Type Reuse and Derivations

Within XML Schema definition (XSD) language, complex global types provide a mechanism for defining a structured data type that can be reused, and potentially redefined, at various locations within your schema. Perhaps the most classic example is an address structure that includes a name, street, city, state, and so on. Further, the name itself might be a structure that includes first, middle, and last name strings. If this complex structure is defined globally, you can use it in multiple locations within your schema, such as for both a shipping address and a billing address.

XSD also provides mechanisms for deriving one type from another. This includes both simple content types and complex content types.
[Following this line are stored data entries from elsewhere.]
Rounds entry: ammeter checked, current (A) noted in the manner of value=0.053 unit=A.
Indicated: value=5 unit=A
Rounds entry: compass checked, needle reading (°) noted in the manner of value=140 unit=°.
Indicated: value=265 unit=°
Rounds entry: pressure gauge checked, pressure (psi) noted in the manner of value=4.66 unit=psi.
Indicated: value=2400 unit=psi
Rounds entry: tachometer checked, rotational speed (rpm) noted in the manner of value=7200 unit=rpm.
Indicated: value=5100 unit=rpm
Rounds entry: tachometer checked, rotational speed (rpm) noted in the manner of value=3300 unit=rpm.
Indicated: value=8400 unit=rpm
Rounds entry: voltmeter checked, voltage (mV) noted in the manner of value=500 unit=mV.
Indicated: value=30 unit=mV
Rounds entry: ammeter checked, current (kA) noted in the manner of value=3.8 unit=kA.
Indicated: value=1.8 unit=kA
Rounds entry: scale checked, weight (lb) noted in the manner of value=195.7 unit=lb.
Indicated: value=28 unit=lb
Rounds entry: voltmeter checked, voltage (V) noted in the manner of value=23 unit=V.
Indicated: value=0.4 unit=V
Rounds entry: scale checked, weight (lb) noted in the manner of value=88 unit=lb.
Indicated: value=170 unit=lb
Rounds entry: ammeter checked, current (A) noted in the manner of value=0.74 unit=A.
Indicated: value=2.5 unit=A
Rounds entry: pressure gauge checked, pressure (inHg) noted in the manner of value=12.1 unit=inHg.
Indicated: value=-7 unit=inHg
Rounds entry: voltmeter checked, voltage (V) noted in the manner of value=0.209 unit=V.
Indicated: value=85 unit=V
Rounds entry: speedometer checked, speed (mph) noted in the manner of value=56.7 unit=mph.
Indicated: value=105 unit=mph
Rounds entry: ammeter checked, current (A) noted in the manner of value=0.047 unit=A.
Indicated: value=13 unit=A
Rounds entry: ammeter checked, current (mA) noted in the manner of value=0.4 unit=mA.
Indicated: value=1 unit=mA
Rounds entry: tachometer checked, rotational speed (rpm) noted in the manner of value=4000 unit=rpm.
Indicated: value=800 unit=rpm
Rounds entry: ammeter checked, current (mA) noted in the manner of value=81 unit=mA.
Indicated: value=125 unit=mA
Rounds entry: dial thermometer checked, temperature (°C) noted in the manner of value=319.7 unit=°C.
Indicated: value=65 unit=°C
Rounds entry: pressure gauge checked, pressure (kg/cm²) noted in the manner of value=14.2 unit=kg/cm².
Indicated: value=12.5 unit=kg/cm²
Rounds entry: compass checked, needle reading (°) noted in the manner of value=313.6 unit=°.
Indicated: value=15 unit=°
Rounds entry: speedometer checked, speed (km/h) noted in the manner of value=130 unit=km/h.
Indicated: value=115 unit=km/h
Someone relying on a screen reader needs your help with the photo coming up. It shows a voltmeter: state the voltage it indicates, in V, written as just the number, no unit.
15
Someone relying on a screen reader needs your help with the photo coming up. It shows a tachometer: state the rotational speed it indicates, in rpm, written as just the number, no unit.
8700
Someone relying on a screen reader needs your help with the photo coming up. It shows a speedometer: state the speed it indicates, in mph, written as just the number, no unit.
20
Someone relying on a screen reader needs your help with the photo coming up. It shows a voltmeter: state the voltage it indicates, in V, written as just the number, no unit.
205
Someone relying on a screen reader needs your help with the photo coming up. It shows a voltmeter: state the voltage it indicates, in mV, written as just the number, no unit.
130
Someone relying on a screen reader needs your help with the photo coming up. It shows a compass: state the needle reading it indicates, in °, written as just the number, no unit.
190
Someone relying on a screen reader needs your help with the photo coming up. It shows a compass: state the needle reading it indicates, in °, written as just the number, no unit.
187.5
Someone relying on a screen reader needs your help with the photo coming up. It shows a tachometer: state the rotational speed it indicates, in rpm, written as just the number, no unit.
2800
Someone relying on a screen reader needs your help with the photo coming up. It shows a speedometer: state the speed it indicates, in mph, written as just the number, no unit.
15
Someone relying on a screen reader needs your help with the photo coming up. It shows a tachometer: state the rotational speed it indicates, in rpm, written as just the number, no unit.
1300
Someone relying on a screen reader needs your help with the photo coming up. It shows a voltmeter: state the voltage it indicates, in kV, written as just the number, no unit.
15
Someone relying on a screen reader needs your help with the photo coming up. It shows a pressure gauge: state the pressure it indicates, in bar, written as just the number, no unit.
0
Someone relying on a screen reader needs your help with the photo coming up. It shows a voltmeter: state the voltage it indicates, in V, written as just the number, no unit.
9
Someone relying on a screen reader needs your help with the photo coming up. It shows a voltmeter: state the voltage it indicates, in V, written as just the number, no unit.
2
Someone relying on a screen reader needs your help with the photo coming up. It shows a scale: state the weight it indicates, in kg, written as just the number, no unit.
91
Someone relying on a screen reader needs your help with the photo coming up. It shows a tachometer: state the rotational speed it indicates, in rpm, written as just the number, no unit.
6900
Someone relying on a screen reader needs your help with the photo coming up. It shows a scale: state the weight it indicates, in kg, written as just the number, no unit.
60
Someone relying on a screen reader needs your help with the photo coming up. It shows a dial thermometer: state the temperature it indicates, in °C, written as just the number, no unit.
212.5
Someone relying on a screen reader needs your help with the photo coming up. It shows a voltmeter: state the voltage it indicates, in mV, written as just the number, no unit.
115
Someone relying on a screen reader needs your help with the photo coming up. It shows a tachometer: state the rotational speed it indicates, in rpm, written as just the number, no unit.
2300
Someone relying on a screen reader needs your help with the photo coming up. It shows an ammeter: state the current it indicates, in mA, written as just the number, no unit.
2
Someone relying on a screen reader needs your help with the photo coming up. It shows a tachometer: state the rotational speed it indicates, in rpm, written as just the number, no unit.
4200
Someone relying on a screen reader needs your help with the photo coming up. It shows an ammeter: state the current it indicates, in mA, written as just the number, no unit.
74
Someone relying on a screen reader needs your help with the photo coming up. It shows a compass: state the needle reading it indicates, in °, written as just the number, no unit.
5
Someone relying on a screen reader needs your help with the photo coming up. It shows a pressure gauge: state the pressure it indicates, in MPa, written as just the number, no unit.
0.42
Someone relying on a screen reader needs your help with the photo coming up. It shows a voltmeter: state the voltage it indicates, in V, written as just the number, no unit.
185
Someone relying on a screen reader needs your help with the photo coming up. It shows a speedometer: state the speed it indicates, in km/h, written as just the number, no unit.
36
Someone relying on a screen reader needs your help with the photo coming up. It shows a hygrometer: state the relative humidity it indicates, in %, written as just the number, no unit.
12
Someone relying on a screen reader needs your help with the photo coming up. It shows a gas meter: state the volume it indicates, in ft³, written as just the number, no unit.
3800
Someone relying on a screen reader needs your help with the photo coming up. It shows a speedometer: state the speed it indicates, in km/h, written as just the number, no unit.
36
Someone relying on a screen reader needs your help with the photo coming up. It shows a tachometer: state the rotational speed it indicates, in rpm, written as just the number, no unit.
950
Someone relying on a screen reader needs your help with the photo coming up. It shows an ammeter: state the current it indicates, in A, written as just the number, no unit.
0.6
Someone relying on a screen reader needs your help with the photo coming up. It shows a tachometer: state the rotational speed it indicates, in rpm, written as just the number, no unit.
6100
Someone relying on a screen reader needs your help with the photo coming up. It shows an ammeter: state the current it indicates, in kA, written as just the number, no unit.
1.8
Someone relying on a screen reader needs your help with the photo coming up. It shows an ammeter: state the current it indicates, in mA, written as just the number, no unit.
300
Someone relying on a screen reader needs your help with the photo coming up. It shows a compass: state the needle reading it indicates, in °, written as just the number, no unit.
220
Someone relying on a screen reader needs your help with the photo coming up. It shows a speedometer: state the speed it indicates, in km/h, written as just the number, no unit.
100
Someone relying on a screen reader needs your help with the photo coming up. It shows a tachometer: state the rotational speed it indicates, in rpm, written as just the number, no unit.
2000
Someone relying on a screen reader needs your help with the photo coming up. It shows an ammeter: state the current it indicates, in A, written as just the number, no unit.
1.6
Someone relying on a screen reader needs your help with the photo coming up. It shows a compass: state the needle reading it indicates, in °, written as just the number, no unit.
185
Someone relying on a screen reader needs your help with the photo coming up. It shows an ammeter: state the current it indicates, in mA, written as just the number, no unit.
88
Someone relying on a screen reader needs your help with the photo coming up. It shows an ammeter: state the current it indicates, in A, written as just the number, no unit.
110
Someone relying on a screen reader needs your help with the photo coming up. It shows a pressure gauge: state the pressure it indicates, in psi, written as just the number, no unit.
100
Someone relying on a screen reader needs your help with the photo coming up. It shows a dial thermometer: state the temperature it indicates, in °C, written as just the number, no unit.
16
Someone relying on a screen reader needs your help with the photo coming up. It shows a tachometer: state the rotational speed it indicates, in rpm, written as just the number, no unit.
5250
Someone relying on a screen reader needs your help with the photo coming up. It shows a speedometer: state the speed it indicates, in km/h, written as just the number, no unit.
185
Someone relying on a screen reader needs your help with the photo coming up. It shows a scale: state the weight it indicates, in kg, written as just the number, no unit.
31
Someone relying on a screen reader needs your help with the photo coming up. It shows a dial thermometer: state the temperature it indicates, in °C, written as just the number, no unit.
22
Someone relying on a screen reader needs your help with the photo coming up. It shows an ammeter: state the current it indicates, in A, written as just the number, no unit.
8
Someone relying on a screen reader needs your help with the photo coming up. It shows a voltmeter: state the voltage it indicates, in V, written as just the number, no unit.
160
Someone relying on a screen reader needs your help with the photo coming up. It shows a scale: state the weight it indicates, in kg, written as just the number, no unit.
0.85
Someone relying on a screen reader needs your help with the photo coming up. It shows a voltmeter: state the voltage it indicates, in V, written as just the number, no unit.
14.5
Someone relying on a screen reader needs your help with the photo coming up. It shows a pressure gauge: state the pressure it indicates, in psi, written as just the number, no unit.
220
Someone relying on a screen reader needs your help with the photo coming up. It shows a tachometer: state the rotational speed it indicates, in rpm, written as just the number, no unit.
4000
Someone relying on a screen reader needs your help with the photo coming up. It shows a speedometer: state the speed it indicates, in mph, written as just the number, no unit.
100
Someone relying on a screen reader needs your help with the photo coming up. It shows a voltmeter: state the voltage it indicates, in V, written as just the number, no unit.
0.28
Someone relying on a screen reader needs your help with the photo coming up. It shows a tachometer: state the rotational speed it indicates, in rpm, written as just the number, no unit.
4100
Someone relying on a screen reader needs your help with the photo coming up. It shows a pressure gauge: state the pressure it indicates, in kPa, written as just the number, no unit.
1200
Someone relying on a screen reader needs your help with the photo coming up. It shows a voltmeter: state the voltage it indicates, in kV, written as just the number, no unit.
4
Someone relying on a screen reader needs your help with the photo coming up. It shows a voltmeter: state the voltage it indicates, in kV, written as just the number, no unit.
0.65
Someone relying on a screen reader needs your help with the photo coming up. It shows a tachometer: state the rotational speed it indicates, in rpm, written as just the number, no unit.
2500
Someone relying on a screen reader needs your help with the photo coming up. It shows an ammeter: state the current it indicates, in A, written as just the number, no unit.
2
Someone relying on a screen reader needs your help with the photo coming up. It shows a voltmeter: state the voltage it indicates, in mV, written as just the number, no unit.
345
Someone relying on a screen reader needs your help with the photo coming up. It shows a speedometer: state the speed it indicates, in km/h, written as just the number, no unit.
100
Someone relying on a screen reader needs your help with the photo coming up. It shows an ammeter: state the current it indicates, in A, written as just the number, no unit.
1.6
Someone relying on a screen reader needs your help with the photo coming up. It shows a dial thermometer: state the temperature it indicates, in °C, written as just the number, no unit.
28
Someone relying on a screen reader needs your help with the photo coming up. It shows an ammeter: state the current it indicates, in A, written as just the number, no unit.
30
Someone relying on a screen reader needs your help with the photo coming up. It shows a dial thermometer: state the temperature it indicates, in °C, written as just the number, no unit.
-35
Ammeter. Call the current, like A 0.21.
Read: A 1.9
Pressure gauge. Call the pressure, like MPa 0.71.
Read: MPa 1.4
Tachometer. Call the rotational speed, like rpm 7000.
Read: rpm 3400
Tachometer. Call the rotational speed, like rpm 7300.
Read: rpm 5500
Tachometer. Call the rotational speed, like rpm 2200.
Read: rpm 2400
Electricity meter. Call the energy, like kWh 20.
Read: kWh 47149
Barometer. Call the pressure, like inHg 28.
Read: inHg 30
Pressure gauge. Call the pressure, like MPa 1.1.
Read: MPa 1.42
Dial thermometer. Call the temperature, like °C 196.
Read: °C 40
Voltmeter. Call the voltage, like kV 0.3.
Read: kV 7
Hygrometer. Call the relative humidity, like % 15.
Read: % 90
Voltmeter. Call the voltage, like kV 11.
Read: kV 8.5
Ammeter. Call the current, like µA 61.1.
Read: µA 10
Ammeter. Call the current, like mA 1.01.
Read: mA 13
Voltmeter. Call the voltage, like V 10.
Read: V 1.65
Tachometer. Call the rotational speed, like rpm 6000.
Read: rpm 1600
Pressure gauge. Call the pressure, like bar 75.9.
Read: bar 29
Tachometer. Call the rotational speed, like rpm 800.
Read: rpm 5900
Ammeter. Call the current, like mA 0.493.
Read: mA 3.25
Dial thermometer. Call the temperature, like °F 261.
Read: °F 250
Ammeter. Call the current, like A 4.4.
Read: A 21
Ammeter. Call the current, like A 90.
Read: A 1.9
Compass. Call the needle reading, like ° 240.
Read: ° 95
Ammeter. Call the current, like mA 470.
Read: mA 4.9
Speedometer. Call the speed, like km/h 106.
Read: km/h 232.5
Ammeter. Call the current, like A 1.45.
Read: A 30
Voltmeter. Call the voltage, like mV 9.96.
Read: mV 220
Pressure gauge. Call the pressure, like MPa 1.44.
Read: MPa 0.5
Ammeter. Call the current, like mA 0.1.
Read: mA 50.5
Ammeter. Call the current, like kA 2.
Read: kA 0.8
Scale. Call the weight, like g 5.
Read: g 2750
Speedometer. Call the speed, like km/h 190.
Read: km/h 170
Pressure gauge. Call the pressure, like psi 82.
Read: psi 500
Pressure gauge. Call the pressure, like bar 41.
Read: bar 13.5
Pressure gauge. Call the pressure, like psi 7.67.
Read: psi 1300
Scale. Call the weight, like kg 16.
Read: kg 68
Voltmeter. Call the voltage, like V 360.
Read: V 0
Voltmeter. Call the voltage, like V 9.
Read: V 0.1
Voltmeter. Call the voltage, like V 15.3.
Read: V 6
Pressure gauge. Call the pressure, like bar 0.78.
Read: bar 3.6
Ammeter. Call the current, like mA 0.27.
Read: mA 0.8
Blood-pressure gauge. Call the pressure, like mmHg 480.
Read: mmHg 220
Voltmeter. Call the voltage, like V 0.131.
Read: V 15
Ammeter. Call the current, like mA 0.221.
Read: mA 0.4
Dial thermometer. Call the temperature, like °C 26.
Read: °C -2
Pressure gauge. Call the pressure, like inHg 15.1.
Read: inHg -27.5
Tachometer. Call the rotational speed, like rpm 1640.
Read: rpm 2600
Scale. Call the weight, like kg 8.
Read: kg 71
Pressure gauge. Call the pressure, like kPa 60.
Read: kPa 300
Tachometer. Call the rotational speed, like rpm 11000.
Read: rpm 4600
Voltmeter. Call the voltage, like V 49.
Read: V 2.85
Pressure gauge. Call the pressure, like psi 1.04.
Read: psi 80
For example, a new type can be derived from a simple string type (such as, xs:string) such that the new type allows only a few particular strings as legal values. This type of derivation is known within XSD as derivation by restriction because the values allowed by the derived type are more restrictive than the values allowed by the base type.

An example of a derivation involving a complex type can be seen in the address type previously suggested. Suppose that the address type is designed to accommodate the addresses within a particular country/region, where the country/region itself is assumed in the address. To extend such an address type to handle international addresses, you can derive a new type from the original address type and then include additional information in the derived type, such as the country/region. This type of derivation is known within XSD as derivation by extension because the derived type has extended the base type.

This section describes type reuse and the ways in which you can use derivation to redefine types as they are reused.